### [Task item]
The records below are to be restated word for word; their pictures are not.

### [Listed entries]
================================

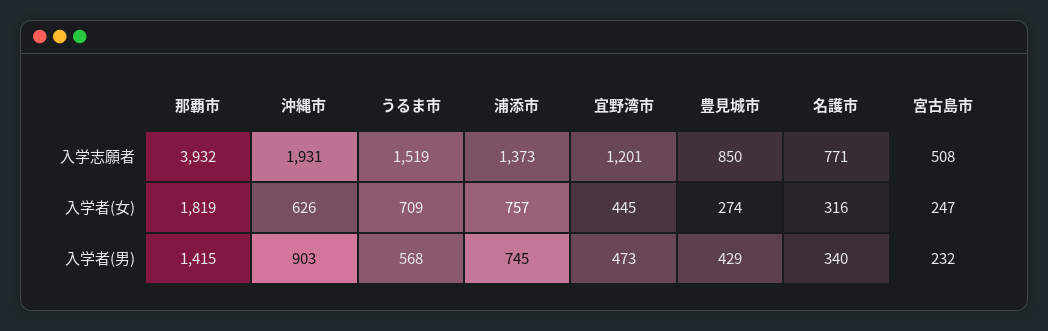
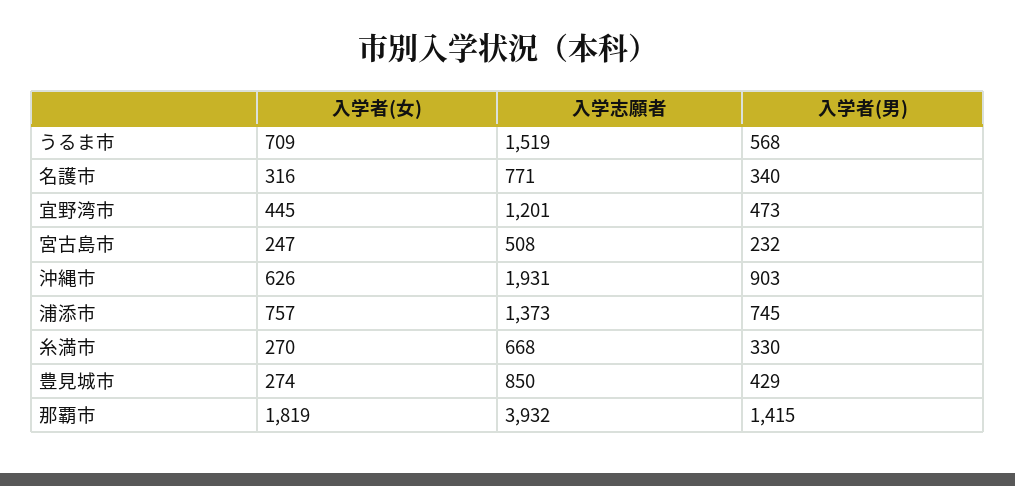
  {
    "那覇市": {
      "入学志願者": 3932,
      "入学者(女)": 1819,
      "入学者(男)": 1415
    },
    "沖縄市": {
      "入学志願者": 1931,
      "入学者(女)": 626,
      "入学者(男)": 903
    },
    "うるま市": {
      "入学志願者": 1519,
      "入学者(女)": 709,
      "入学者(男)": 568
    },
    "浦添市": {
      "入学志願者": 1373,
      "入学者(女)": 757,
      "入学者(男)": 745
    },
    "宜野湾市": {
      "入学志願者": 1201,
      "入学者(女)": 445,
      "入学者(男)": 473
    },
    "豊見城市": {
      "入学志願者": 850,
      "入学者(女)": 274,
      "入学者(男)": 429
    },
    "名護市": {
      "入学志願者": 771,
      "入学者(女)": 316,
      "入学者(男)": 340
    },
    "宮古島市": {
      "入学志願者": 508,
      "入学者(女)": 247,
      "入学者(男)": 232
-   }
+   },
+   "糸満市": {
+     "入学者(女)": 270,
+     "入学志願者": 668,
+     "入学者(男)": 330
+   }
  }

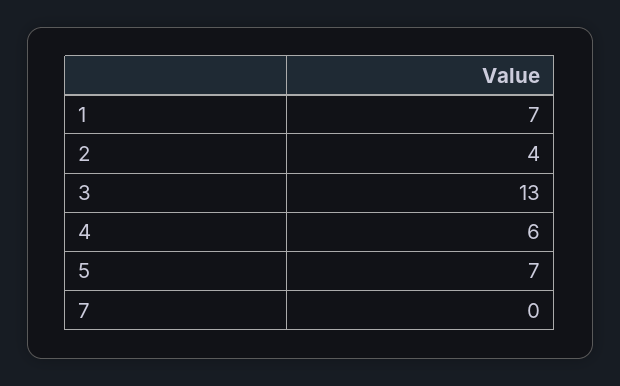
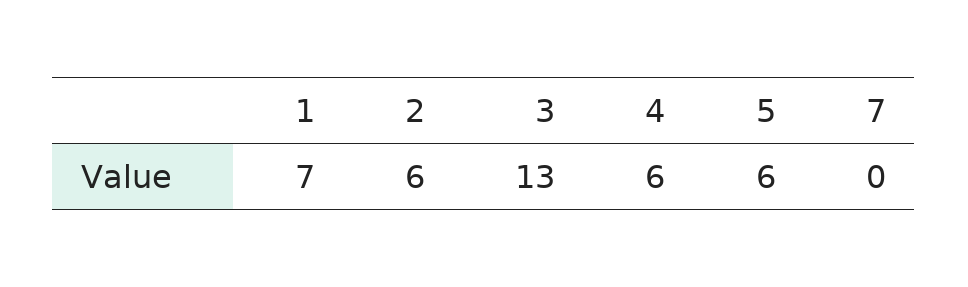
  {
    "1": 7,
-   "2": 4,
+   "2": 6,
    "3": 13,
    "4": 6,
-   "5": 7,
+   "5": 6,
    "7": 0
  }

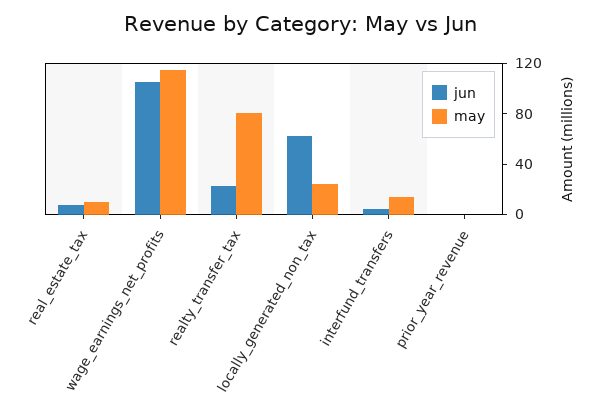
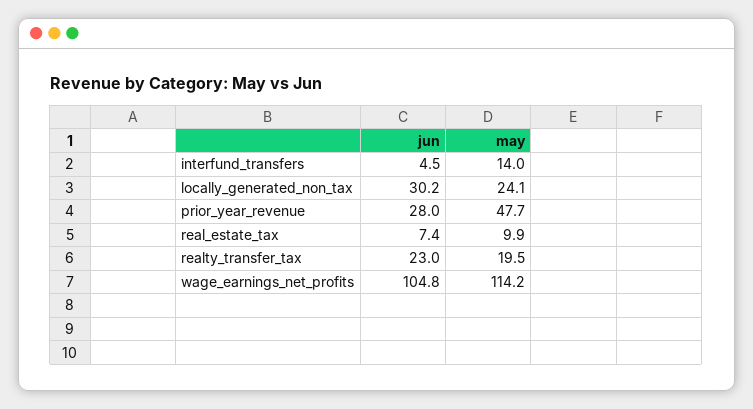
  {
    "jun": {
      "real_estate_tax": 7.4,
      "wage_earnings_net_profits": 104.8,
      "realty_transfer_tax": 23,
-     "locally_generated_non_tax": 60,
+     "locally_generated_non_tax": 30.2,
      "interfund_transfers": 4.5,
-     "prior_year_revenue": 0
+     "prior_year_revenue": 28
    },
    "may": {
      "real_estate_tax": 9.9,
      "wage_earnings_net_profits": 114.2,
-     "realty_transfer_tax": 80,
+     "realty_transfer_tax": 19.5,
      "locally_generated_non_tax": 24.1,
      "interfund_transfers": 14,
-     "prior_year_revenue": 0
+     "prior_year_revenue": 47.7
    }
  }

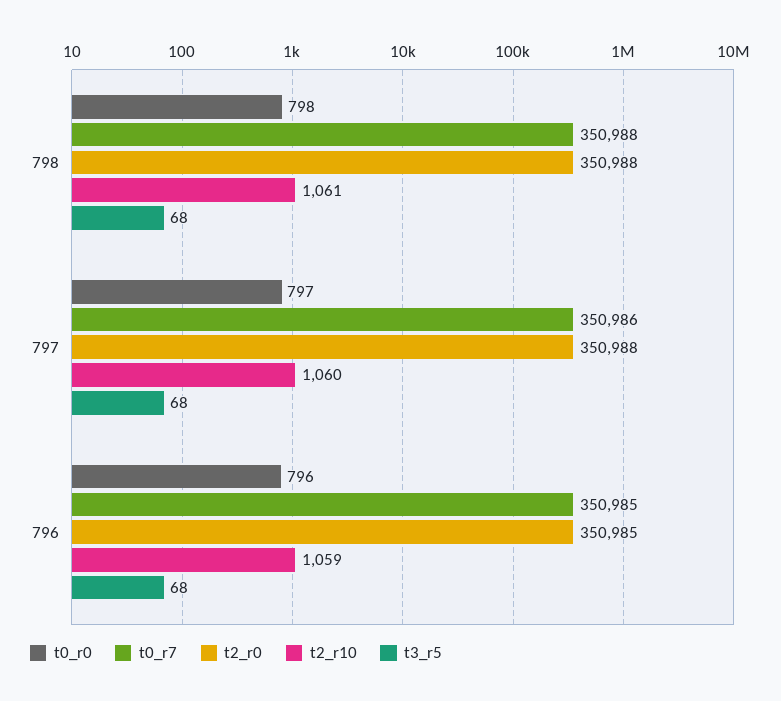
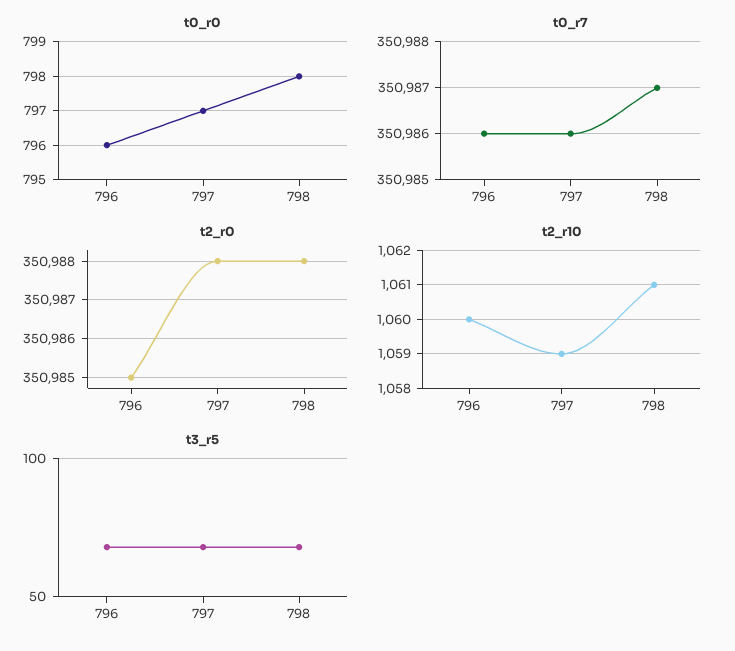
  {
    "t0_r0": {
      "798": 798,
      "797": 797,
      "796": 796
    },
    "t0_r7": {
-     "798": 350988,
+     "798": 350987,
      "797": 350986,
-     "796": 350985
+     "796": 350986
    },
    "t2_r0": {
      "798": 350988,
      "797": 350988,
      "796": 350985
    },
    "t2_r10": {
      "798": 1061,
-     "797": 1060,
+     "797": 1059,
-     "796": 1059
+     "796": 1060
    },
    "t3_r5": {
      "798": 68,
      "797": 68,
      "796": 68
    }
  }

================================

### [Solution to this task]
  {
    "那覇市": {
      "入学志願者": 3932,
      "入学者(女)": 1819,
      "入学者(男)": 1415
    },
    "沖縄市": {
      "入学志願者": 1931,
      "入学者(女)": 626,
      "入学者(男)": 903
    },
    "うるま市": {
      "入学志願者": 1519,
      "入学者(女)": 709,
      "入学者(男)": 568
    },
    "浦添市": {
      "入学志願者": 1373,
      "入学者(女)": 757,
      "入学者(男)": 745
    },
    "宜野湾市": {
      "入学志願者": 1201,
      "入学者(女)": 445,
      "入学者(男)": 473
    },
    "豊見城市": {
      "入学志願者": 850,
      "入学者(女)": 274,
      "入学者(男)": 429
    },
    "名護市": {
      "入学志願者": 771,
      "入学者(女)": 316,
      "入学者(男)": 340
    },
    "宮古島市": {
      "入学志願者": 508,
      "入学者(女)": 247,
      "入学者(男)": 232
-   }
+   },
+   "糸満市": {
+     "入学者(女)": 270,
+     "入学志願者": 668,
+     "入学者(男)": 330
+   }
  }

  {
    "1": 7,
-   "2": 4,
+   "2": 6,
    "3": 13,
    "4": 6,
-   "5": 7,
+   "5": 6,
    "7": 0
  }

  {
    "jun": {
      "real_estate_tax": 7.4,
      "wage_earnings_net_profits": 104.8,
      "realty_transfer_tax": 23,
-     "locally_generated_non_tax": 60,
+     "locally_generated_non_tax": 30.2,
      "interfund_transfers": 4.5,
-     "prior_year_revenue": 0
+     "prior_year_revenue": 28
    },
    "may": {
      "real_estate_tax": 9.9,
      "wage_earnings_net_profits": 114.2,
-     "realty_transfer_tax": 80,
+     "realty_transfer_tax": 19.5,
      "locally_generated_non_tax": 24.1,
      "interfund_transfers": 14,
-     "prior_year_revenue": 0
+     "prior_year_revenue": 47.7
    }
  }

  {
    "t0_r0": {
      "798": 798,
      "797": 797,
      "796": 796
    },
    "t0_r7": {
-     "798": 350988,
+     "798": 350987,
      "797": 350986,
-     "796": 350985
+     "796": 350986
    },
    "t2_r0": {
      "798": 350988,
      "797": 350988,
      "796": 350985
    },
    "t2_r10": {
      "798": 1061,
-     "797": 1060,
+     "797": 1059,
-     "796": 1059
+     "796": 1060
    },
    "t3_r5": {
      "798": 68,
      "797": 68,
      "796": 68
    }
  }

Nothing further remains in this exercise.